28 Mei 2026

Zoox Resmi Buka Fasilitas Produksi Robotaxi Massa

Zoox Resmi Buka Fasilitas Produksi Robotaxi Massa

Zoox Resmi Buka Fasilitas Produksi Robotaxi Massa

Jakarta, 19 Juni 2025 — Zoox, anak perusahaan Amazon, baru saja meresmikan fasilitas produksi robotaxi massal pertamanya di Hayward, California.

Fasilitas seluas 220.000 kaki persegi ini menjadi tonggak penting bagi Zoox dalam persaingan layanan robotaxi komersial yang akan bersaing ketat dengan Waymo milik Alphabet dan Tesla.

Dengan kapasitas produksi mencapai lebih dari 10.000 kendaraan per tahun saat beroperasi penuh, Zoox menyiapkan armadanya untuk peluncuran layanan di Las Vegas tahun ini, disusul ekspansi ke San Francisco dan kota-kota lain dalam beberapa tahun ke depan.

Fasilitas Produksi Canggih dan Desain Robotaxi Unik

Berbeda dengan Waymo yang memodifikasi kendaraan konvensional dengan teknologi otonom, Zoox menghadirkan robotaxi yang dirancang khusus tanpa setir maupun pedal, menyerupai oven pemanggang roti beroda.

CEO Zoox, Aicha Evans, menyatakan bahwa fasilitas ini tidak hanya untuk produksi massal, tetapi juga untuk integrasi perangkat keras dan perangkat lunak, pengujian akhir, serta penyimpanan komponen.

Proses produksi menggabungkan teknologi robotik dan tenaga manusia untuk memastikan kualitas tinggi setiap kendaraan.

Tesla juga tengah bersiap meluncurkan layanan robotaxi berbayar dengan Model Y yang dilengkapi perangkat lunak swakemudi, serta merencanakan kendaraan khusus dua penumpang bernama Cybercab tanpa kontrol manual.

Namun, Tesla masih mengklasifikasikan fitur Full Self-Driving-nya sebagai Level 2, yang berarti pengemudi harus tetap siap mengambil alih kendali.

Komersialisasi kendaraan otonom masih menghadapi berbagai tantangan, termasuk biaya produksi yang tinggi dan regulasi ketat.

Beberapa perusahaan seperti Zoox, Waymo, dan Tesla pernah mengalami investigasi federal serta penarikan produk akibat kecelakaan yang melibatkan robotaxi mereka.

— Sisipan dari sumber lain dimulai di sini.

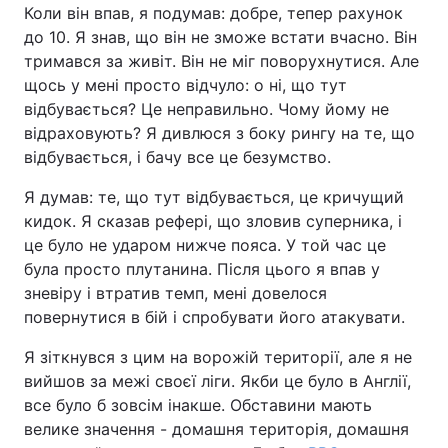
Коли він впав, я подумав: добре, тепер рахунок
до 10. Я знав, що він не зможе встати вчасно. Він
тримався за живіт. Він не міг поворухнутися. Але
щось у мені просто відчуло: о ні, що тут
відбувається? Це неправильно. Чому йому не
відраховують? Я дивлюся з боку рингу на те, що
відбувається, і бачу все це безумство.
Я думав: те, що тут відбувається, це кричущий
кидок. Я сказав рефері, що зловив суперника, і
це було не ударом нижче пояса. У той час це
була просто плутанина. Після цього я впав у
зневіру і втратив темп, мені довелося
повернутися в бій і спробувати його атакувати.
Я зіткнувся з цим на ворожій території, але я не
вийшов за межі своєї ліги. Якби це було в Англії,
все було б зовсім інакше. Обставини мають
велике значення - домашня територія, домашня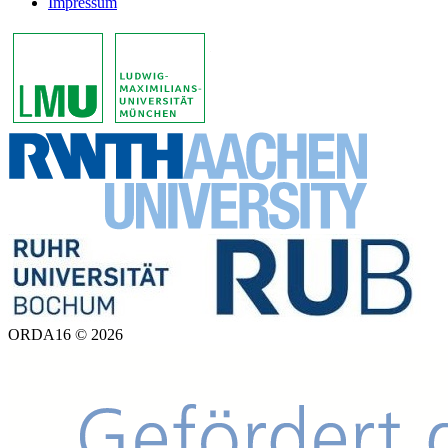
Impressum
ORDA16 © 2026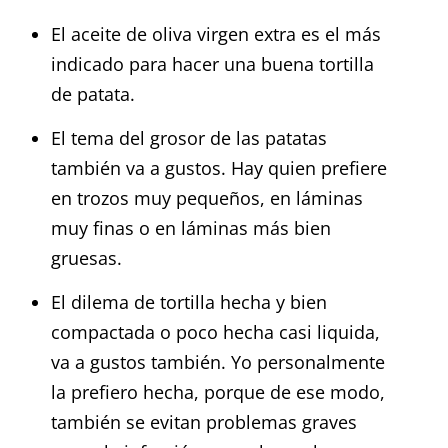
El aceite de oliva virgen extra es el más
indicado para hacer una buena tortilla
de patata.
El tema del grosor de las patatas
también va a gustos. Hay quien prefiere
en trozos muy pequeños, en láminas
muy finas o en láminas más bien
gruesas.
El dilema de tortilla hecha y bien
compactada o poco hecha casi liquida,
va a gustos también. Yo personalmente
la prefiero hecha, porque de ese modo,
también se evitan problemas graves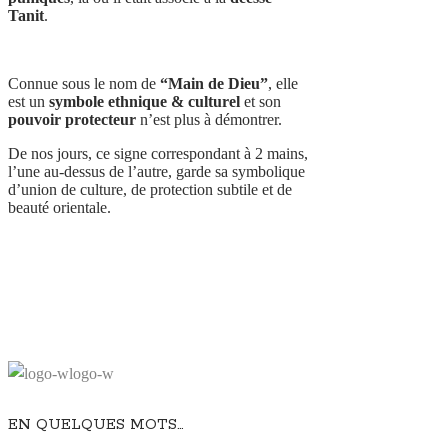
Tanit
.
Connue sous le nom de
“Main de Dieu”
, elle
est un
symbole ethnique & culturel
et son
pouvoir protecteur
n’est plus à démontrer.
De nos jours, ce signe correspondant à 2 mains,
l’une au-dessus de l’autre, garde sa symbolique
d’union de culture, de protection subtile et de
beauté orientale.
EN QUELQUES MOTS…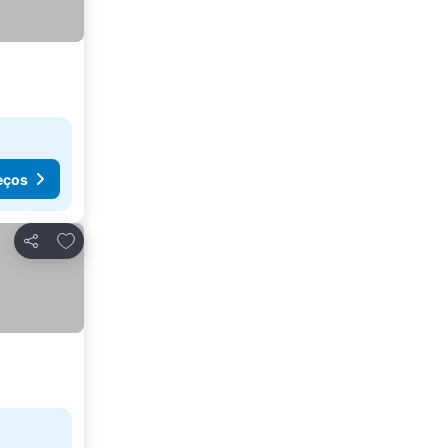
eços
Adicionar aos favoritos
Partilhar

Zoox sendiri sempat menarik 258 kendaraan untuk pembaruan perangkat lunak setelah beberapa insiden kecelakaan di jalan umum.

Persaingan dan Ekspansi Pasar

Waymo, yang telah beroperasi lebih lama, terus memperluas layanan robotaxi secara nasional, termasuk kemitraan dengan Uber dan rencana menambah produksi di pabrik baru di Arizona pada 2025.

Sementara itu, startup lain seperti Pony.ai juga memperluas pengujian robotaxi Level 4 di Eropa dan Asia, dengan target profitabilitas komersial pada 2025 atau 2026.

Tesla memilih Austin, Texas, sebagai lokasi peluncuran robotaxi komersialnya pada Juni 2025, dengan 10 unit Model Y yang diuji tanpa pengemudi cadangan.

Austin dipilih karena regulasi negara bagian yang lebih mendukung pengujian kendaraan otonom dibandingkan California yang memiliki perizinan lebih ketat.

Pada 19 Juni 2025, Zoox mengumumkan bahwa fasilitas Hayward telah mulai memproduksi robotaxi secara rutin dengan kecepatan satu kendaraan per hari.

Perusahaan juga mengonfirmasi rencana memperluas fasilitas produksi dan membuka peluang kerja baru di wilayah tersebut.

Sementara itu, Waymo melaporkan peningkatan jumlah armada robotaxi yang beroperasi di beberapa kota besar AS, termasuk penambahan kendaraan di San Francisco dan Las Vegas.

Tesla juga mengumumkan pembaruan software terbaru untuk layanan robotaxi Model Y di Austin, meningkatkan kestabilan dan keamanan sistem swakemudi.

Dengan fasilitas produksi terbaru dan teknologi robotaxi yang inovatif, Zoox siap menghadapi persaingan ketat di pasar kendaraan otonom.

Meski menghadapi tantangan regulasi dan keamanan, perkembangan pesat dari Zoox, Waymo, Tesla, dan startup lain menunjukkan bahwa era robotaxi komersial semakin dekat.

Aktivitas terbaru pada Juni 2025 menegaskan kesiapan para pemain utama untuk memperluas layanan dan memenuhi permintaan pasar yang terus tumbuh.